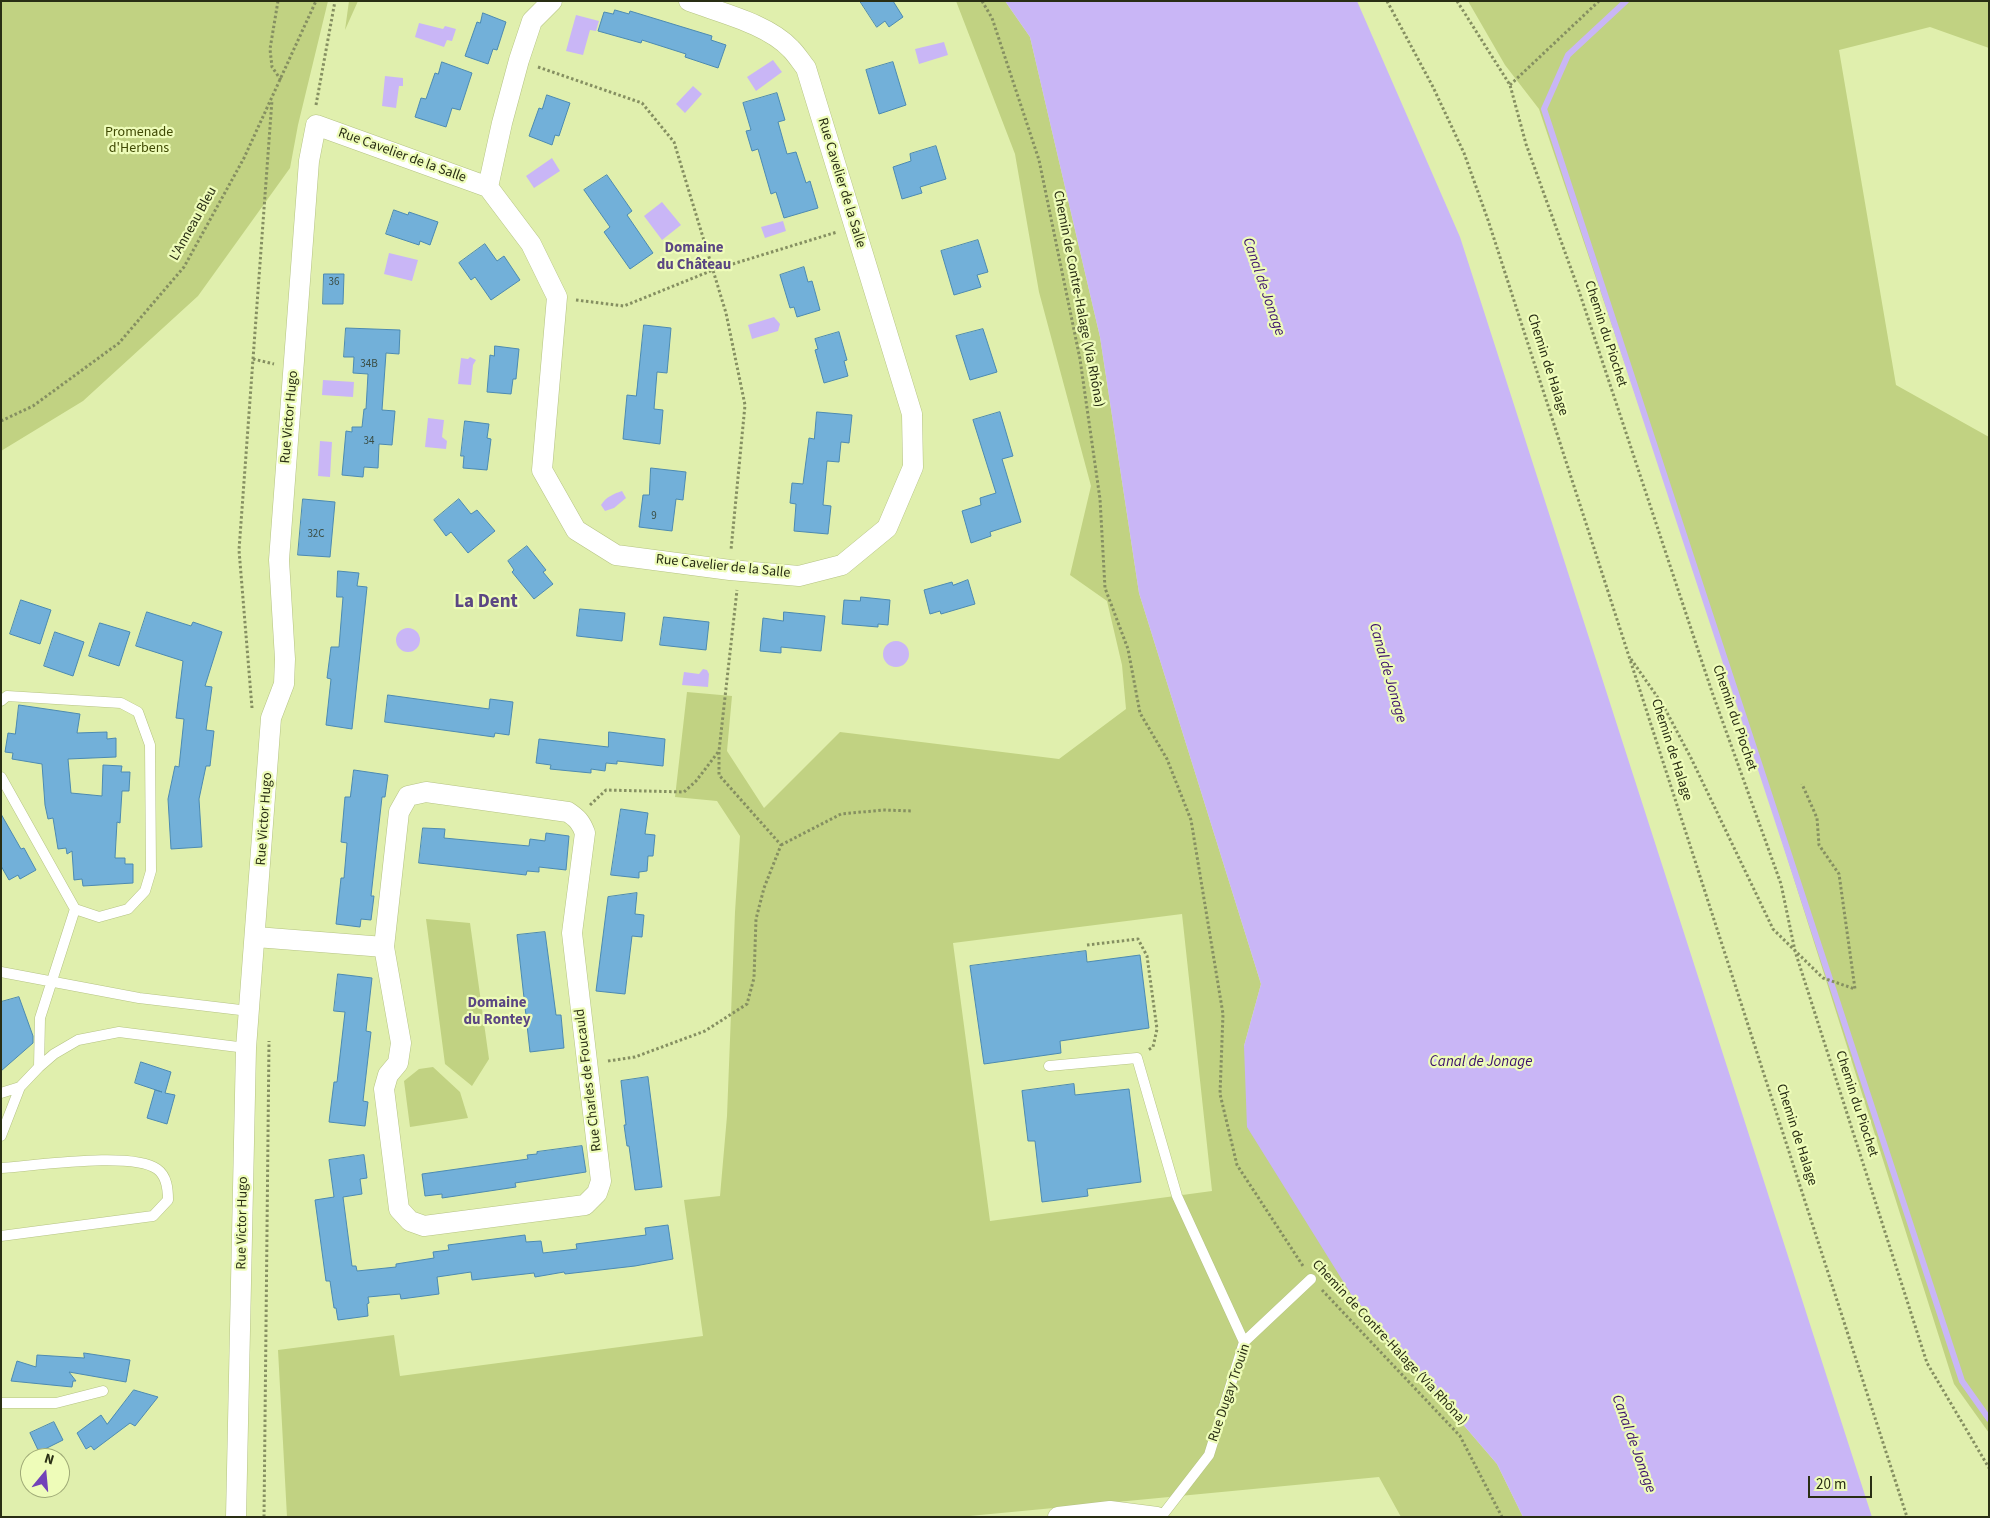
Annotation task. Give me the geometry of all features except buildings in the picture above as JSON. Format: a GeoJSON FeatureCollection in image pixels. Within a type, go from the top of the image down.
{"type":"FeatureCollection","features":[{"type":"Feature","properties":{"kind":"street"},"geometry":{"type":"LineString","coordinates":[[552,1],[532,22],[519,60],[502,122],[488,187],[531,244],[557,297]]}},
{"type":"Feature","properties":{"kind":"street","name":"Rue Cavelier de la Salle"},"geometry":{"type":"LineString","coordinates":[[557,297],[542,470],[576,530],[616,555],[799,576],[842,565],[887,528],[913,467],[912,414],[806,68],[791,48],[773,35],[755,26],[690,1]]}},
{"type":"Feature","properties":{"kind":"street","name":"Rue Cavelier de la Salle"},"geometry":{"type":"LineString","coordinates":[[316,125],[488,187]]}},
{"type":"Feature","properties":{"kind":"street","name":"Rue Victor Hugo"},"geometry":{"type":"LineString","coordinates":[[236,1517],[246,1048],[272,718],[284,684],[285,659],[278,560],[309,161],[316,125]]}},
{"type":"Feature","properties":{"kind":"street","name":"Rue Charles de Foucauld"},"geometry":{"type":"LineString","coordinates":[[426,792],[568,812],[581,821],[585,833],[572,933],[601,1181],[597,1193],[585,1205],[424,1226],[410,1222],[399,1209],[384,1089],[388,1075],[398,1063],[401,1043],[384,947],[399,812],[408,796],[426,792]]}},
{"type":"Feature","properties":{"kind":"street"},"geometry":{"type":"LineString","coordinates":[[256,937],[384,947]]}},
{"type":"Feature","properties":{"kind":"street"},"geometry":{"type":"LineString","coordinates":[[1058,1517],[1110,1511],[1157,1517]]}},
{"type":"Feature","properties":{"kind":"lane"},"geometry":{"type":"LineString","coordinates":[[1,777],[75,909],[99,917],[128,910],[145,891],[151,871],[150,745],[138,712],[121,703],[3,697]]}},
{"type":"Feature","properties":{"kind":"lane"},"geometry":{"type":"LineString","coordinates":[[38,1067],[40,1018],[75,909]]}},
{"type":"Feature","properties":{"kind":"lane"},"geometry":{"type":"LineString","coordinates":[[1,972],[139,998],[249,1011]]}},
{"type":"Feature","properties":{"kind":"lane"},"geometry":{"type":"LineString","coordinates":[[1,1136],[20,1087],[38,1067],[54,1054],[78,1040],[118,1032],[246,1048]]}},
{"type":"Feature","properties":{"kind":"lane"},"geometry":{"type":"LineString","coordinates":[[1049,1066],[1137,1058],[1176,1196],[1244,1342]]}},
{"type":"Feature","properties":{"kind":"lane"},"geometry":{"type":"LineString","coordinates":[[1,1094],[20,1087]]}},
{"type":"Feature","properties":{"kind":"lane"},"geometry":{"type":"LineString","coordinates":[[1,1168],[101,1161],[136,1161],[158,1169],[168,1185],[168,1200],[153,1216],[1,1236]]}},
{"type":"Feature","properties":{"kind":"lane","name":"Rue Dugay Trouin"},"geometry":{"type":"LineString","coordinates":[[1161,1517],[1209,1455],[1244,1342],[1311,1279]]}},
{"type":"Feature","properties":{"kind":"lane"},"geometry":{"type":"LineString","coordinates":[[1,1403],[56,1403],[103,1391]]}},
{"type":"Feature","properties":{"kind":"path"},"geometry":{"type":"LineString","coordinates":[[278,1],[270,49],[272,67],[281,81]]}},
{"type":"Feature","properties":{"kind":"path","name":"L'Anneau Bleu"},"geometry":{"type":"LineString","coordinates":[[1,421],[33,406],[119,343],[184,267],[244,158],[281,81],[316,1]]}},
{"type":"Feature","properties":{"kind":"path"},"geometry":{"type":"LineString","coordinates":[[316,125],[316,99],[335,1]]}},
{"type":"Feature","properties":{"kind":"path","name":"Chemin de Contre-Halage (Via Rhôna)"},"geometry":{"type":"LineString","coordinates":[[982,1],[992,18],[1039,160],[1080,359],[1100,499],[1105,588],[1128,650],[1140,712],[1167,759],[1191,820],[1223,1014],[1220,1094],[1237,1165],[1311,1279],[1460,1436],[1502,1517]]}},
{"type":"Feature","properties":{"kind":"path","name":"Chemin de Halage"},"geometry":{"type":"LineString","coordinates":[[1387,1],[1433,87],[1464,153],[1488,220],[1907,1517]]}},
{"type":"Feature","properties":{"kind":"path","name":"Chemin du Piochet"},"geometry":{"type":"LineString","coordinates":[[1457,1],[1510,85],[1526,144],[1579,291],[1712,692],[1781,884],[1794,951],[1927,1363],[1989,1468]]}},
{"type":"Feature","properties":{"kind":"path"},"geometry":{"type":"LineString","coordinates":[[1510,85],[1599,1]]}},
{"type":"Feature","properties":{"kind":"path"},"geometry":{"type":"LineString","coordinates":[[519,60],[642,103],[674,142],[726,313],[745,405],[719,751],[719,775],[781,844]]}},
{"type":"Feature","properties":{"kind":"path"},"geometry":{"type":"LineString","coordinates":[[253,713],[239,550],[272,100]]}},
{"type":"Feature","properties":{"kind":"path"},"geometry":{"type":"LineString","coordinates":[[557,297],[624,306],[713,270],[854,226]]}},
{"type":"Feature","properties":{"kind":"path"},"geometry":{"type":"LineString","coordinates":[[1628,654],[1662,705],[1691,758],[1773,929],[1823,978],[1855,989],[1839,874],[1819,845],[1817,818],[1802,784]]}},
{"type":"Feature","properties":{"kind":"path"},"geometry":{"type":"LineString","coordinates":[[576,818],[606,790],[684,792],[719,751]]}},
{"type":"Feature","properties":{"kind":"path"},"geometry":{"type":"LineString","coordinates":[[587,1064],[635,1057],[705,1031],[747,1004],[754,978],[756,919],[764,888],[781,844],[841,814],[883,810],[912,811]]}},
{"type":"Feature","properties":{"kind":"path"},"geometry":{"type":"LineString","coordinates":[[1087,945],[1138,939],[1147,956],[1157,1030],[1153,1047],[1137,1058]]}},
{"type":"Feature","properties":{"kind":"path"},"geometry":{"type":"LineString","coordinates":[[264,1517],[269,1039]]}},
{"type":"Feature","properties":{"kind":"green space","name":"Promenade d'Herbens"},"geometry":{"type":"Polygon","coordinates":[[[1,1],[328,1],[298,125],[290,168],[198,296],[83,401],[1,451],[1,1]]]}},
{"type":"Feature","properties":{"kind":"green space"},"geometry":{"type":"Polygon","coordinates":[[[349,1],[358,1],[345,30],[349,1]]]}},
{"type":"Feature","properties":{"kind":"green space"},"geometry":{"type":"Polygon","coordinates":[[[956,1],[1005,1],[1030,37],[1100,337],[1139,593],[1261,984],[1244,1046],[1351,1294],[1497,1464],[1523,1517],[1401,1517],[1379,1477],[959,1517],[287,1517],[278,1350],[394,1335],[400,1376],[703,1336],[684,1200],[720,1196],[727,1116],[740,836],[717,801],[675,797],[687,692],[732,696],[727,751],[764,808],[840,732],[1059,759],[1126,709],[1122,665],[1107,601],[1070,575],[1091,486],[1039,292],[1015,154],[956,1]],[[1182,914],[953,943],[990,1221],[1212,1191],[1182,914]]]}},
{"type":"Feature","properties":{"kind":"green space"},"geometry":{"type":"Polygon","coordinates":[[[1468,1],[1989,1],[1989,48],[1930,27],[1839,50],[1896,385],[1989,437],[1989,1433],[1954,1384],[1723,655],[1539,109],[1505,65],[1468,1]]]}},
{"type":"Feature","properties":{"kind":"green space"},"geometry":{"type":"Polygon","coordinates":[[[426,919],[470,923],[489,1059],[472,1086],[445,1064],[426,919]]]}},
{"type":"Feature","properties":{"kind":"green space"},"geometry":{"type":"Polygon","coordinates":[[[433,1067],[460,1092],[468,1118],[410,1127],[404,1081],[419,1069],[433,1067]]]}},
{"type":"Feature","properties":{"kind":"water","name":"Canal de Jonage"},"geometry":{"type":"Polygon","coordinates":[[[1005,1],[1357,1],[1460,237],[1872,1517],[1523,1517],[1497,1464],[1351,1294],[1247,1127],[1244,1046],[1261,984],[1139,593],[1100,337],[1030,37],[1005,1]]]}},
{"type":"Feature","properties":{"kind":"water"},"geometry":{"type":"Polygon","coordinates":[[[576,15],[599,21],[596,31],[590,30],[583,55],[566,51],[576,15]]]}},
{"type":"Feature","properties":{"kind":"water"},"geometry":{"type":"Polygon","coordinates":[[[419,23],[443,29],[445,26],[456,29],[452,41],[447,40],[444,47],[415,37],[419,23]]]}},
{"type":"Feature","properties":{"kind":"water"},"geometry":{"type":"Polygon","coordinates":[[[944,42],[948,55],[919,64],[915,49],[944,42]]]}},
{"type":"Feature","properties":{"kind":"water"},"geometry":{"type":"Polygon","coordinates":[[[773,60],[782,72],[756,91],[747,77],[773,60]]]}},
{"type":"Feature","properties":{"kind":"water"},"geometry":{"type":"Polygon","coordinates":[[[385,76],[403,78],[403,86],[399,86],[396,108],[382,106],[385,76]]]}},
{"type":"Feature","properties":{"kind":"water"},"geometry":{"type":"Polygon","coordinates":[[[693,86],[702,94],[685,113],[676,104],[693,86]]]}},
{"type":"Feature","properties":{"kind":"water"},"geometry":{"type":"Polygon","coordinates":[[[552,158],[560,171],[534,188],[526,176],[552,158]]]}},
{"type":"Feature","properties":{"kind":"water"},"geometry":{"type":"Polygon","coordinates":[[[662,202],[681,225],[662,240],[644,216],[662,202]]]}},
{"type":"Feature","properties":{"kind":"water"},"geometry":{"type":"Polygon","coordinates":[[[783,221],[786,231],[765,238],[761,227],[783,221]]]}},
{"type":"Feature","properties":{"kind":"water"},"geometry":{"type":"Polygon","coordinates":[[[389,253],[418,260],[412,281],[384,274],[389,253]]]}},
{"type":"Feature","properties":{"kind":"water"},"geometry":{"type":"Polygon","coordinates":[[[774,317],[780,324],[778,331],[752,339],[748,325],[774,317]]]}},
{"type":"Feature","properties":{"kind":"water"},"geometry":{"type":"Polygon","coordinates":[[[470,357],[476,360],[473,365],[471,385],[458,384],[461,358],[468,359],[470,357]]]}},
{"type":"Feature","properties":{"kind":"water"},"geometry":{"type":"Polygon","coordinates":[[[323,380],[354,382],[353,397],[322,395],[323,380]]]}},
{"type":"Feature","properties":{"kind":"water"},"geometry":{"type":"Polygon","coordinates":[[[428,418],[444,420],[442,437],[447,441],[446,449],[425,447],[428,418]]]}},
{"type":"Feature","properties":{"kind":"water"},"geometry":{"type":"Polygon","coordinates":[[[320,441],[332,442],[330,477],[318,476],[320,441]]]}},
{"type":"Feature","properties":{"kind":"water"},"geometry":{"type":"Polygon","coordinates":[[[622,491],[626,498],[614,508],[605,511],[601,505],[603,502],[610,496],[622,491]]]}},
{"type":"Feature","properties":{"kind":"water"},"geometry":{"type":"Polygon","coordinates":[[[408,628],[417,631],[420,640],[417,649],[408,652],[399,649],[396,640],[399,631],[408,628]]]}},
{"type":"Feature","properties":{"kind":"water"},"geometry":{"type":"Polygon","coordinates":[[[896,641],[905,645],[909,654],[905,663],[896,667],[887,663],[883,654],[887,645],[896,641]]]}},
{"type":"Feature","properties":{"kind":"water"},"geometry":{"type":"Polygon","coordinates":[[[703,669],[707,670],[709,674],[708,687],[682,685],[684,672],[699,674],[703,669]]]}},
{"type":"Feature","properties":{"kind":"waterway"},"geometry":{"type":"LineString","coordinates":[[1626,1],[1568,55],[1544,109],[1962,1381],[1989,1419]]}},
{"type":"Feature","properties":{"kind":"district","name":"Domaine du Château"},"geometry":{"type":"Point","coordinates":[694,258]}},
{"type":"Feature","properties":{"kind":"district","name":"La Dent"},"geometry":{"type":"Point","coordinates":[486,603]}},
{"type":"Feature","properties":{"kind":"district","name":"Domaine du Rontey"},"geometry":{"type":"Point","coordinates":[497,1012]}}]}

## What is required
Copy down each line in the entries that has the word "features".

## Expected answer
Annotation task. Give me the geometry of all features except buildings in the picture above as JSON. Format: a GeoJSON FeatureCollection in image pixels. Within a type, go from the top of the image down.
{"type":"FeatureCollection","features":[{"type":"Feature","properties":{"kind":"street"},"geometry":{"type":"LineString","coordinates":[[552,1],[532,22],[519,60],[502,122],[488,187],[531,244],[557,297]]}},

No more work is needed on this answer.